Public Safety Commissioner Candidate Tim Coll Addresses Forfeiture Issue

In the following video from that meeting, Tim Coll tried to explain to the Council why the resolution was flawed:

Withdrawn Again

Yet again, the resolution was then withdrawn, this time by Kim.

Kim Submits Meaningless Resolution For July 6, 2023, Council Meeting

Kim has now tweaked the resolution yet again in an attempt to put together something that will be both legal and that can pass. His new resolution reads, in part:

Whereas, to the the extent allowed under the Federal requirements for the dispersal of assets seized in controlled substance arrests and criminal activity, the Saratoga Springs Police Department, as the Administrator of the Federal Equitable Sharing Program is required to work cooperatively with the City Council to disburse these funds under Section B.1 (i) and (k) of the published guidelines for prevention, awareness and support of community based organizations to help fund community-based programs for community policing, treatment of addiction, homelessness and other restorative justice initiatives within the administrative requirements of these programs.

-Kim Resolution

This resolution could have been written for a Monte Python comedy skit on lawyers. What is the point of memorializing in a resolution that the police department is required to work cooperatively with the City Council? Maybe they should have a resolution that requires the police to protect the public from crime or that the fire department should put out burning homes as quickly as possible?

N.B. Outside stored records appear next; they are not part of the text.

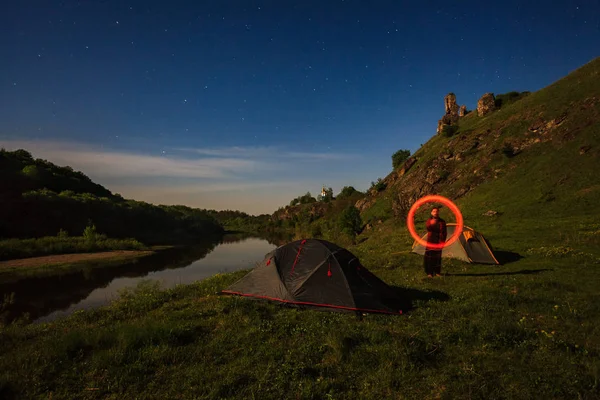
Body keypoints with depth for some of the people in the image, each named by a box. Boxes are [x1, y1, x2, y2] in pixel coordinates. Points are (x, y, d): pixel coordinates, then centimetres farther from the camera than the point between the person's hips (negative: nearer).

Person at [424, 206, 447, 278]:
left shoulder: (442, 221, 5)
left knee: (438, 258, 6)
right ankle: (429, 273, 9)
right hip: (430, 242, -1)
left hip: (438, 242, 1)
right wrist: (431, 224, -46)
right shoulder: (429, 221, 0)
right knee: (429, 257, -2)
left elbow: (444, 233, 7)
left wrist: (442, 241, -3)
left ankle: (437, 272, 19)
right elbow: (427, 226, -24)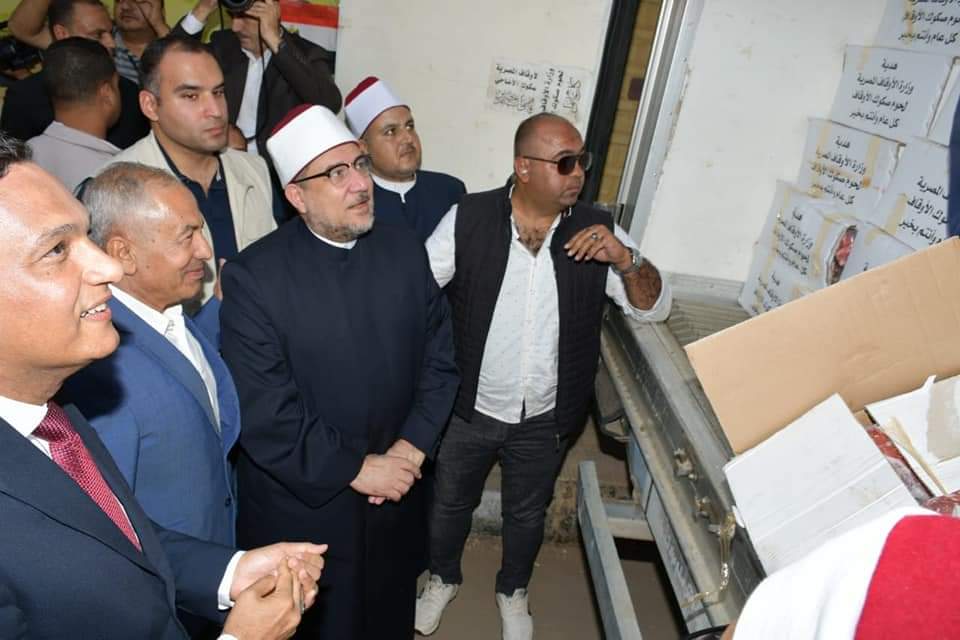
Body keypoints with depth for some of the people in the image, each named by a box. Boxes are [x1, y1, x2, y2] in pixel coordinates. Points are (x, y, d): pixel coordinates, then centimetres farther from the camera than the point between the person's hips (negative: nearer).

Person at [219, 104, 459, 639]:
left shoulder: (405, 248, -5)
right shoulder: (253, 278, -19)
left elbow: (439, 359, -1)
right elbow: (263, 417, -20)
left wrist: (412, 447, -12)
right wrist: (356, 470, -16)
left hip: (397, 495, 4)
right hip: (301, 505, -3)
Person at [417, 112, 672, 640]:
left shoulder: (596, 230, -10)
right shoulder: (468, 218, -16)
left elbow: (654, 306, -8)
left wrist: (625, 258, -26)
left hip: (544, 420, 2)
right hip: (468, 409, -1)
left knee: (527, 515, 24)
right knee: (449, 503, 22)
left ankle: (512, 592, 54)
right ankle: (443, 579, 54)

This resolution is a bone thrown to the Black Lives Matter group that has no meaning.

A Disservice To The Public

While it may have happened occasionally during past administrations, the withdrawal of resolutions during Council meetings has become a frequent event with this Council. We went through the same dance with this Council’s repeated tortured attempts to adopt the equally flawed Task Force proposal to ban no-knock warrants. And the result was a similarly meaningless resolution that BLM oddly then took a victory lap for.

It is grossly unfair to the public to allow an agenda item to be published on the city’s website only to be withdrawn at the Council table without a vote sometimes never to appear again. People concerned about a piece of legislation may go through the effort to attend a Council meeting and address the Council during the public comment period only to subsequently discover that it has been withdrawn and the effort to show up and address the Council was pointless.

A Breakdown In The Deliberation Process

During the Meg Kelly administration, resolutions were rarely withdrawn.

The reason for this was the effective way that legislation was vetted before Council meetings.

Agendas were posted on the Friday before the Tuesday Council meetings.

This provided the Council members the weekend to study what actions would be considered.

The Council then had a “pre-agenda” meeting on Monday morning where any questions or issues regarding proposed resolutions would be raised to address problems before the regular meeting.

During the administrations of both Meg Kelly and Joanne Yepsen, the city attorney, Vincent DeLeonardis, was allowed to truly act as counsel to all the city’s elected officials.

He would assist the Council members in crafting their resolutions to ensure ahead of time that these resolutions would not conflict with the city charter and state and federal statutes.

DeLeonardis built up trust among the Council members as a fair broker in doing his work.

This sound approach to crafting legislation has basically collapsed.

The two City Attorneys hired by Kim and subject to being fired by him now act as his personal attorneys rather than the Council’s.

The Monday agenda meetings are now brief affairs during which each member simply reads their agenda items. Unlike in the past, there are few if any questions and there is no discussion.

No Wonder There Is Chaos

So basically, there is virtually no review of agenda items, and any problems with resolutions are left to the night of the formal Council meetings. This contributes to the marathon Council meetings that go on for hours and often result in poorly considered legislation such as the three versions of the forfeiture resolution referenced above.